L’indépendance de l’Alberta : un mouvement en pleine croissance
Le 30 octobre 1995, les Québécois ont voté pour ou contre une séparation du Canada. Le non a triomphé, mais le premier ministre Jacques Parizeau avait déclaré que la victoire de l’opposition était due à l’influence des financements extérieurs et aux votes ethniques. Il affirmait que trois cinquièmes de la population avaient soutenu l’indépendance.
Aujourd’hui, les tensions montent en Alberta, une province riche en ressources énergétiques, notamment pétrolières. Le gouvernement fédéral impose des règles strictes sur l’environnement, freinant ainsi la croissance économique locale. L’Alberta, troisième contributeur au PIB canadien, a connu un boom entre 2021 et 2022 grâce aux prix élevés du pétrole, mais les revenus ont diminué à partir de 2023 en raison des politiques climatiques et de la volatilité du marché. En 2024, son PIB atteignait 340 milliards de dollars canadiens, un chiffre qui alimente les désirs d’autonomie.
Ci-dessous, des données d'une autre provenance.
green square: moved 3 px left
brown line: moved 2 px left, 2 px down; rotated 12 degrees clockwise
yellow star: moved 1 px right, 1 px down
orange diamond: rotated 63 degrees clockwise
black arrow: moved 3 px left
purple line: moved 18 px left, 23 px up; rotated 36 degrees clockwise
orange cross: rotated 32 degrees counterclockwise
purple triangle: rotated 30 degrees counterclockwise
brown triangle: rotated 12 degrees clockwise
L’Alberta se compare souvent au Texas américain, qui a également exprimé des aspirations sécessionnistes. En 2013, le Texas menaçait de quitter l’Union après la réélection de Barack Obama, avec plus de 100 000 pétitions signées par des citoyens souhaitant une indépendance économique et politique. Les arguments étaient similaires : les États générateurs de richesse ne supportent plus le poids des dépenses fédérales, et la crise migratoire mondiale renforce ces tensions.
À Millet, une petite ville près d’Edmonton, des citoyens se pressent pour signer une pétition demandant un référendum sur l’indépendance. La file d’attente s’étend jusqu’à la caserne de pompiers, symbolisant le désir d’un changement radical. Certains soulignent que l’Alberta devrait avoir plus de liberté dans son gouvernement, tout en restant au Canada. Cependant, les défis juridiques persistent : une nation autochtone a déposé une action en justice pour bloquer la pétition, arguant d’une violation des traités historiques.
Les partisans de l’indépendance, comme Chris Sills, insistent sur le besoin d’un changement radical : « Si vous êtes sur un bateau qui coule, faut-il sauter ou espérer que ça s’améliore ? » Les signatures nécessaires pour organiser un référendum devraient atteindre un million, une démarche qui pourrait marquer le début d’une nouvelle ère.
La crise économique canadienne, exacerbée par les politiques climatiques et la dépendance aux marchés mondiaux, pousse des régions entières à revoir leur statut. L’Alberta, bien que riche, ne semble plus capable de gérer ses ressources sans restrictions fédérales. Le débat sur l’autonomie se poursuit, avec des défis juridiques et politiques qui pourraient transformer le Canada en une carte inconnue.